La guerra es ese sargento de veinte años, tan bello, herido de bala en la columna vertebral, que en Val-de-Grace estaba amarrado sobre una tela extendida sobre un armazón de hierro que oscilaba sobre un eje. Cada dos horas se le cambiaba de posición, cabeza arriba y cabeza abajo, alternativamente, para evitar la necrosis de sus tejidos mientras pudiera conservársele la vida. Hasta que él ya tuvo bastante de eso y pidió que le dejaran morir. Fue a mí a quien lo dijo.

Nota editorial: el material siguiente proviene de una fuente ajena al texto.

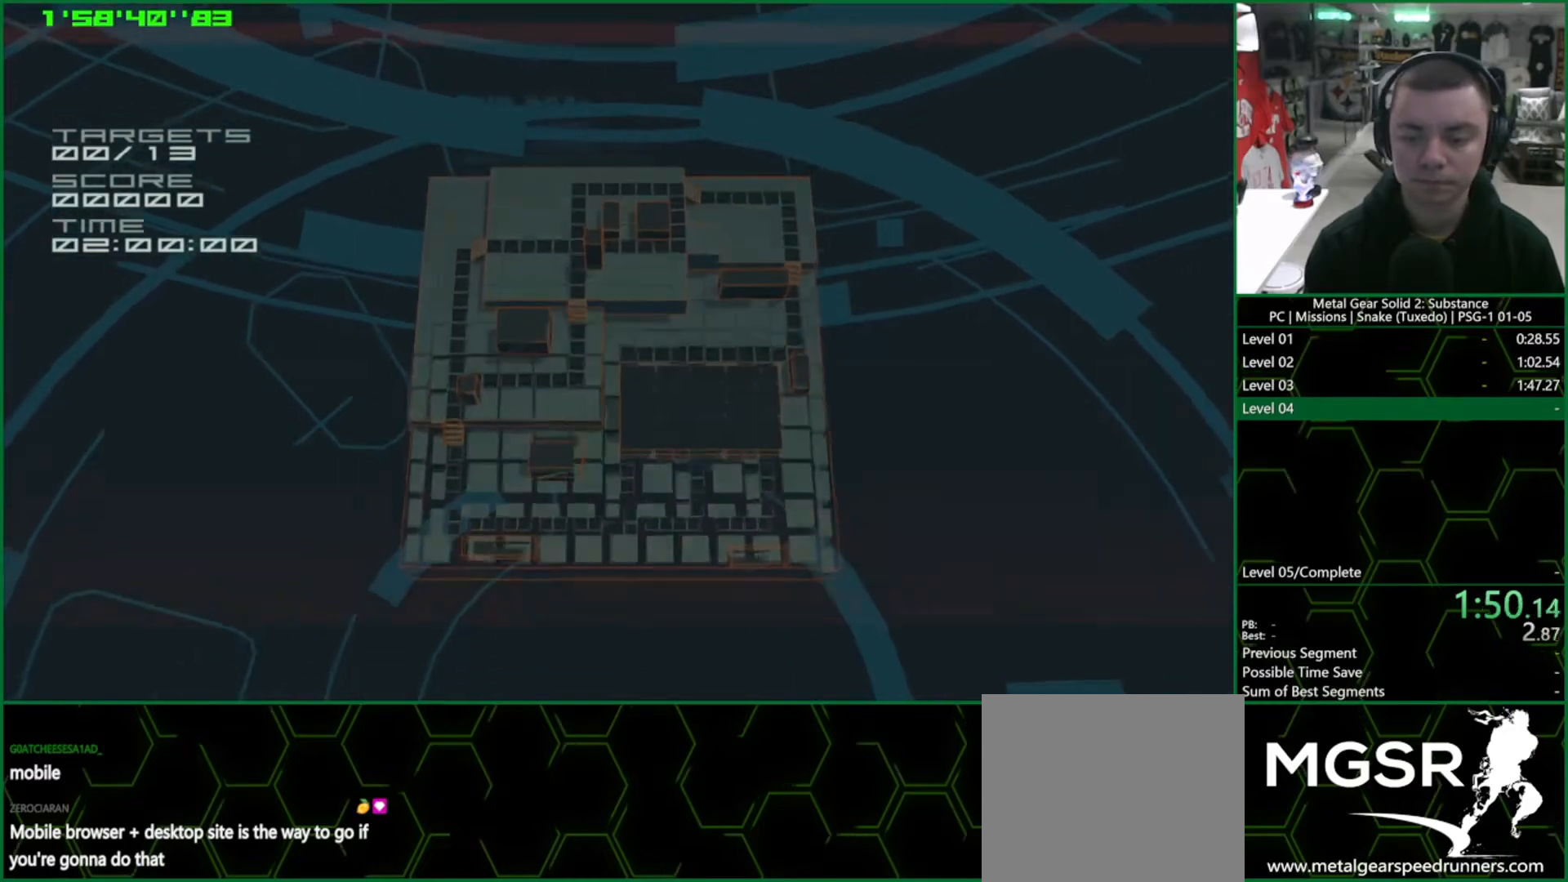
{"buttons": [], "left_stick": "center", "right_stick": "center"}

Si lo prefieres, hablemos de otra cosa, no de la guerra. ¿Quieres que te diga cuán bello es el otoño en el Aigonal, cuando los hongos surgen de entre el musgo y el bosque adquiere todos los tintes desde el púrpura al oro viejo, cuando escuchas los primeros trinos de los tordos? ¿O la primavera en Provenza, cuando todavía es frágil, todavía vacila, y florecen los almendros y los perales? Y entonces se expande un potente aroma de savia que hace cambiar la risa de las muchachas. Se entretienen paseando junto a las terrazas de los cafés donde los muchachos, súbitamente distraídos, las siguen con la mirada, mientras juegan a los naipes torpemente y les importa un rábano que Béziers haya ganado a Montferrand al rugby. ¿Quieres que te diga, además, cuál es el placer y la calma que se siente al esperar el comienzo del día en alta mar, solo, en el timón de un velero, fija entre el mástil y la barra de flecha la estrella del pastor hacia la que te diriges, la que ha aparecido antes y desaparecerá después que las demás, y escuchar el silbido del viento y ver detrás de ti largas olas grises que parecen perseguirte?

Si todos comenzáramos a olvidarnos de la guerra... ¿No podría, quizá, ocurrirle lo mismo que a los antiguos dioses, que dejaron de existir cuando los hombres no quisieron creer más en ellos ni adorarlos?